Azure Green uses two URL patterns:

  • /departments/{id}/ - Category navigation (nested hierarchy)
  • /products/{id}/ - Actual product listings

Important: Use /products/ URLs for scraping actual items.

Working Product IDs

Candles

IDDescriptionCount
111Ritual candles~20
112Household candles~20
113Pillar candles~17
114Figure candles (cat, knob, etc)~20
143Chime candles~20
262Votive candles~20
268Crystal Journey pillars~20

Incense

IDDescriptionCount
35Burners & holders~20
36Cone incense~19
37Powder incense~20
549Palo Santo & smudge~20
609Brass burners~20
379Charcoal discs~14
608Wood burners~27
1052Backflow burners~33
1074Waterfall incense~34

Crystals & Stones

IDDescriptionCount
193Raw/bulk stones~42
394Tumbled stones~40

Other Categories

IDDescriptionCount
2Tarot decks~20
250Best sellers~20

Scraper Usage

# Scrape a specific category
npx tsx scripts/scrape-dept.ts \
  "https://www.azuregreen.net/Candles/products/111/" \
  --output ./data/candles.json \
  --check-images
 
# Options:
#   --output <file>   Output JSON file
#   --limit <n>       Max products to scrape
#   --check-images    Verify image URLs exist

Image URL Pattern

Standard pattern: https://www.azuregreen.net/images/{SKU}.jpg

Some products have missing images.

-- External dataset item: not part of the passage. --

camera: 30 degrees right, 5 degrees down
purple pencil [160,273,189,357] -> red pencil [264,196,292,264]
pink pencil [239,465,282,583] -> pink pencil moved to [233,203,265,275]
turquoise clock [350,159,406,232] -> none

Current workarounds:

  1. Check alternate patterns (lowercase, underscores)
  2. Use category placeholder images
  3. Source manually

Import Pipeline

# 1. Scrape products
npx tsx scripts/scrape-dept.ts <url> --output ./data/<category>.json
 
# 2. Combine all scraped data
node -e "..." # (see all-scraped.json generation script)
 
# 3. Import to database
npx tsx scripts/import-azure-green.ts --input ./data/all-scraped.json
 
# 4. Auto-tag with correspondences
npx tsx scripts/auto-tag-products.ts

Current Stats (2026-01-31)

  • Total unique products scraped: 444
  • With images: 444 (100%)
  • Categories covered: Candles, Incense, Tarot, Crystals, Amulets, Athames, Scrying, Voodoo, Salts, Statues

Known Issues

  1. Misclassification - Some products tagged wrong (e.g., β€œGoddess athame” β†’ Statue)

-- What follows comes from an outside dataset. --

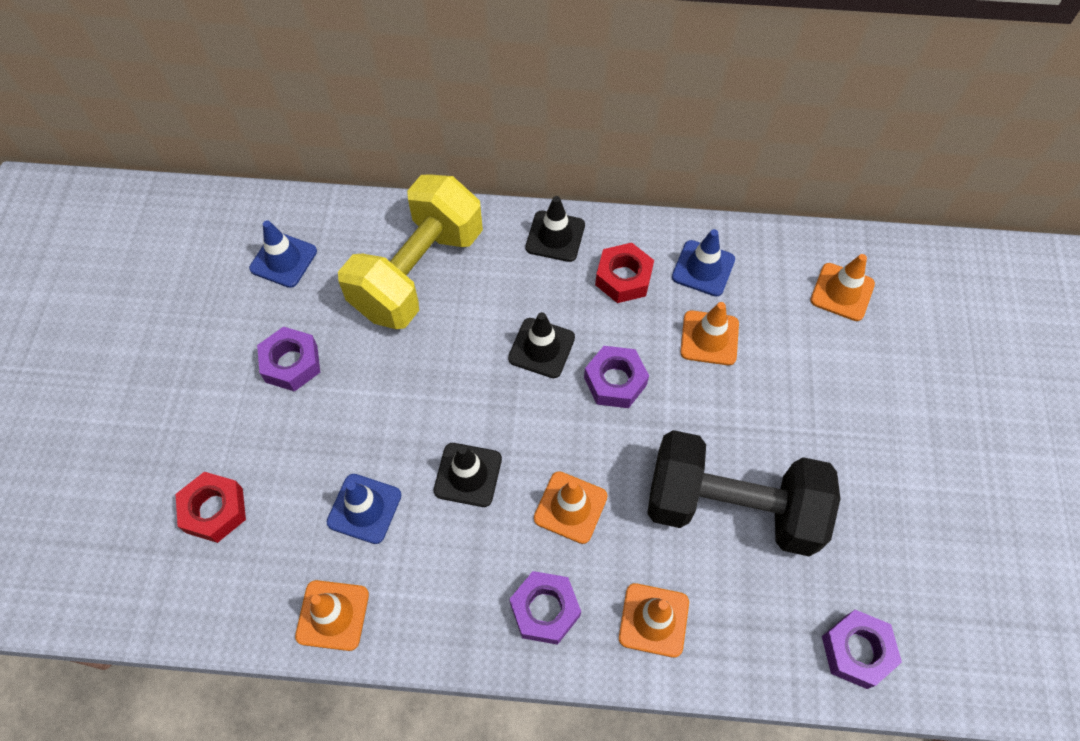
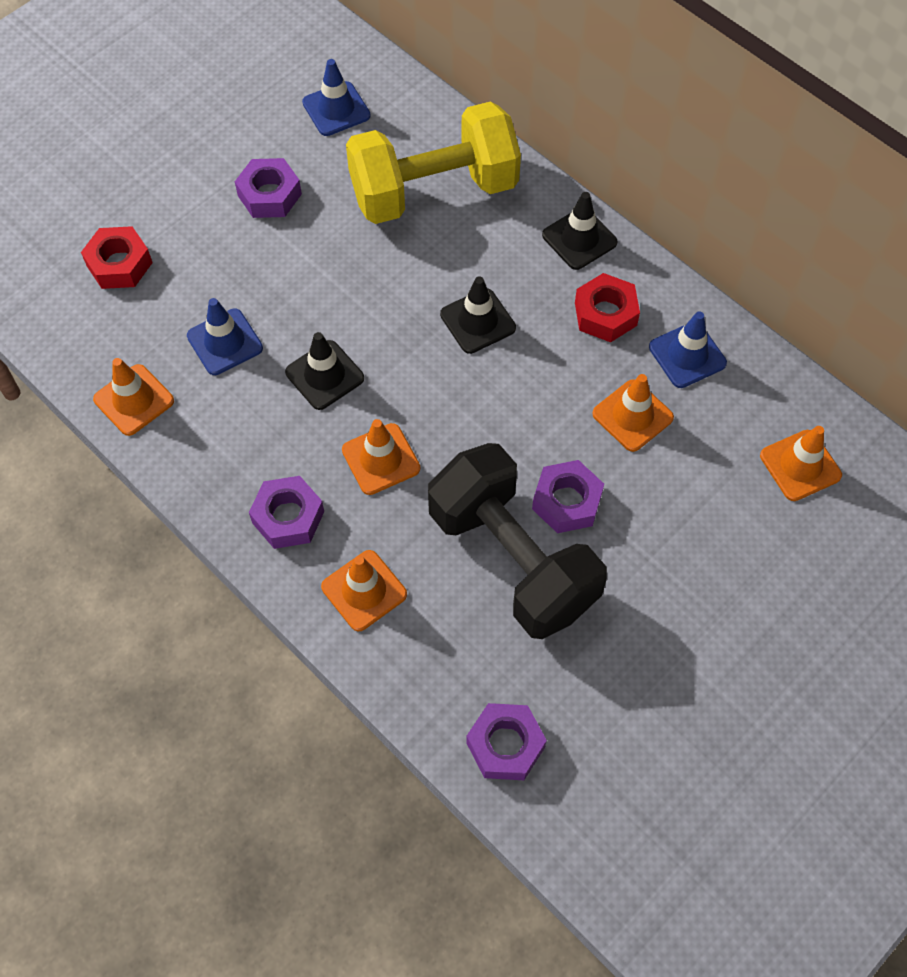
camera: 40 degrees right, 0 degrees up
purple nut [584,346,649,408] -> purple nut moved to [532,460,604,533]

    • Fix: Review auto-tagging logic or manual corrections
  2. Salt/Tool overlap - Some salts tagged as tools

    • 13 products in Tools category have missing images (not on AzureGreen CDN)
  3. Pagination - Scraper handles basic pagination but may miss some pages

    • Workaround: Manually verify counts against site